Pseudonyms Didn't Boost Case for EPA Records
(CN) - A challenge to the government's use of pseudonyms and secret email addresses in response to public records request has all but ended with a federal judge finding overall compliance.
Think tank Competitive Enterprise Institute (CEI) filed requests under the Freedom of Information Act in 2012 after revelations that Environmental Protection Agency officials used secret email accounts to conduct government business and skirt public disclosure laws. The libertarian group specifically demanded information of administrator Lisa Jackson's use of a secret email address and alias "Richard Windsor" to evade FOIA requests.

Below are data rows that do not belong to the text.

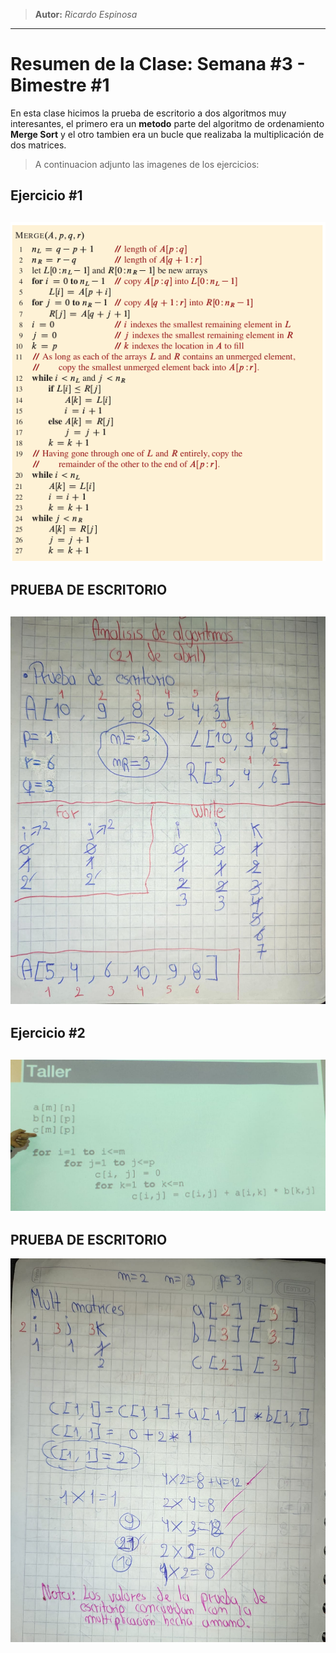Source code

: > **Autor:** *Ricardo Espinosa*
---
# Resumen de la Clase: Semana #3 - Bimestre #1

En esta clase hicimos la prueba de escritorio a dos algoritmos muy interesantes, el primero era un **metodo** parte del algoritmo  de ordenamiento **Merge Sort** y el otro tambien era un bucle que realizaba la multiplicación de dos matrices.

> A continuacion adjunto las imagenes de los ejercicios:

## Ejercicio #1
![ejercicio1](../recursos/ejercicio1_clase3.png)
---
## PRUEBA DE ESCRITORIO
![prueba1](../recursos/prueba_mergesort.jpeg)
---

## Ejercicio #2
![ejercicio2](../recursos/algoritmo_multiplicarMatrices_clase3.jpeg)
---
## PRUEBA DE ESCRITORIO
![prueba2](../recursos/solucion_multMatrices.jpeg)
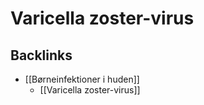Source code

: # Varicella zoster-virus
## Backlinks
* [[Børneinfektioner i huden]]
	* [[Varicella zoster-virus]]

<!-- #anki/tag/med/Derma #anki/deck/Medicine #anki/tag/med/GP #anki/tag/med/Infectious -->

<!-- {BearID:31DFBF77-5DD0-4912-88BB-3399124CCDD4-62499-00007E8DACB58926} -->
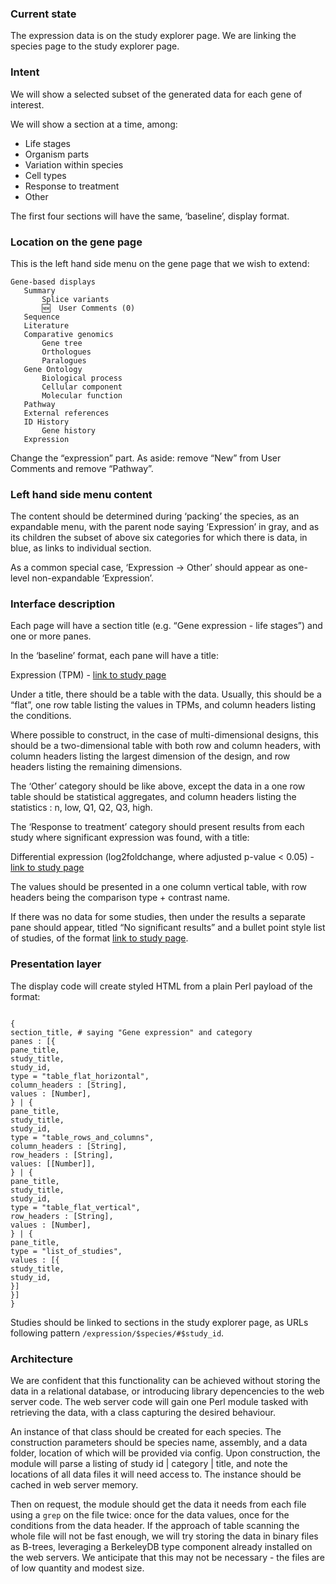 <!DOCTYPE html>
<html>

<head>
  <meta charset="utf-8">
  <meta name="viewport" content="width=device-width, initial-scale=1.0">
  <title>expression-data-gene-page</title>
  <link rel="stylesheet" href="https://stackedit.io/style.css" />
</head>

<body class="stackedit">
  <div class="stackedit__html"><h3 id="current-state">Current state</h3>
<p>The expression data is on the study explorer page. We are linking the species page to the study explorer page.</p>
<h3 id="intent">Intent</h3>
<p>We will show a selected subset of the generated data for each gene of interest.</p>
<p>We will show a section at a time, among:</p>
<ul>
<li>Life stages</li>
<li>Organism parts</li>
<li>Variation within species</li>
<li>Cell types</li>
<li>Response to treatment</li>
<li>Other</li>
</ul>
<p>The first four sections will have the same, ‘baseline’, display format.</p>
<h3 id="location-on-the-gene-page">Location on the gene page</h3>
<p>This is the left hand side menu on the gene page that we wish to extend:</p>
<pre><code>Gene-based displays
   Summary
       Splice variants
       🆕  User Comments (0)
   Sequence
   Literature
   Comparative genomics
       Gene tree
       Orthologues
       Paralogues
   Gene Ontology
       Biological process
       Cellular component
       Molecular function
   Pathway
   External references
   ID History
       Gene history
   Expression
</code></pre>
<p>Change the “expression” part. As aside: remove “New” from User Comments and remove “Pathway”.</p>
<h3 id="left-hand-side-menu-content">Left hand side menu content</h3>
<p>The content should be determined during ‘packing’ the species, as an expandable menu, with the parent node saying ‘Expression’ in gray, and as its children the subset of above six categories for which there is data, in blue, as links to individual section.</p>
<p>As a common special case, ‘Expression -&gt; Other’ should appear as one-level non-expandable ‘Expression’.</p>
<h3 id="interface-description">Interface description</h3>
<p>Each page will have a section title (e.g. “Gene expression - life stages”) and one or more panes.</p>
<p>In the ‘baseline’ format, each pane will have a title:</p>
<p>Expression (TPM) - <a href="title">link to study page</a></p>
<p>Under a title, there should be a table with the data. Usually, this should be a “flat”, one row table listing the values in TPMs, and column headers listing the conditions.</p>
<p>Where possible to construct, in the case of multi-dimensional designs, this should be a two-dimensional table with both row and column headers, with column headers listing the largest dimension of the design, and row headers listing the remaining dimensions.</p>
<p>The ‘Other’ category should be like above, except the data in a one row table should be statistical aggregates, and column headers listing the statistics : n, low, Q1, Q2, Q3, high.</p>
<p>The ‘Response to treatment’ category should present results from each study where significant expression was found, with a title:</p>
<p>Differential expression (log2foldchange, where adjusted p-value &lt; 0.05) - <a href="title">link to study page</a></p>
<p>The values should be presented in a one column vertical table, with row headers being the comparison type + contrast name.</p>
<p>If there was no data for some studies, then under the results a separate pane should appear, titled “No significant results” and a bullet point style list of studies, of the format <a href="title">link to study page</a>.</p>
<h3 id="presentation-layer">Presentation layer</h3>
<p>The display code will create styled HTML from a plain Perl payload of the format:</p>
<pre><code>
{
section_title, # saying "Gene expression" and category
panes : [{
pane_title,
study_title,
study_id,
type = "table_flat_horizontal",
column_headers : [String],
values : [Number],
} | {
pane_title,
study_title,
study_id,
type = "table_rows_and_columns",
column_headers : [String],
row_headers : [String],
values: [[Number]],
} | {
pane_title,
study_title,
study_id,
type = "table_flat_vertical",
row_headers : [String],
values : [Number],
} | {
pane_title,
type = "list_of_studies",
values : [{
study_title,
study_id,
}]
}]
}
</code></pre>
<p>Studies should be linked to sections in the study explorer page, as URLs following pattern <code>/expression/$species/#$study_id</code>.</p>
<h3 id="architecture">Architecture</h3>
<p>We are confident that this functionality can be achieved without storing the data in a relational database, or introducing library depencencies to the web server code. The web server code will gain one Perl module tasked with retrieving the data, with a class capturing the desired behaviour.</p>
<p>An instance of that class should be created for each species. The construction parameters should be species name, assembly, and a data folder, location of which will be provided via config. Upon construction, the module will parse a listing of study id | category | title, and note the locations of all data files it will need access to. The instance should be cached in web server memory.</p>
<p>Then on request, the module should get the data it needs from each file using a <code>grep</code> on the file twice: once for the data values, once for the conditions from the data header. If the approach of table scanning the whole file will not be fast enough, we will try storing the data in binary files as B-trees, leveraging a BerkeleyDB type component already installed on the web servers. We anticipate that this may not be necessary - the files are of low quantity and modest size.</p>
</div>
</body>

</html>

The agency produced over 10,000 records in response to CEI's request as well as two sample Vaughn indices, which offer justifications for why it withheld some records. Unsatisfied, CEI demanded that the EPA reprocess all withheld documents and provide full explanations for why the records were withheld.
U.S. District Judge James Boasberg found Wednesday that the EPA performed an adequate search for the records in question.
"Hazy allegations of administrative malfeasance may sound incriminating, but the court requires concrete, specific challenges to the sufficiency of EPA's search in order to deny the agency summary judgment on this point," Boasberg wrote. "CEI has failed to provide them, and so the court finds summary judgment proper on the adequacy of the search."
The sample Vaughn indices also passed muster with the judge, though he ordered the agency to disclose information regarding former EPA administrator Carol Browner - more recently an adviser to the Obama administration. Regulators argued that Browner's White House email address was protected information to "avoid potential unsolicited communications."
Though he called the question "close," Boasberg disagreed.
"It is clear that White House staff have a powerful privacy interest in their work email addresses while they are employed, but it is less certain whether much interest remains after they have left the government," he wrote. "At the same time, although the public interest in the specific spelling of an inactive address might seem minor, this entire case began because an EPA official was using an alternative work email address under a previously unknown alias. There is a public interest, therefore, in knowing whether Browner used her personal or official email address to communicate with EPA and whether the official email address she used reflected her real name or an alias, both for the sake of future FOIA requesters and for those curious about White House compliance with federal record-keeping laws."
Records relating to Browner's official email address alone face release since the public has an interest only "in knowing whether Browner was using an official account under her own name or under an alias," the judge said.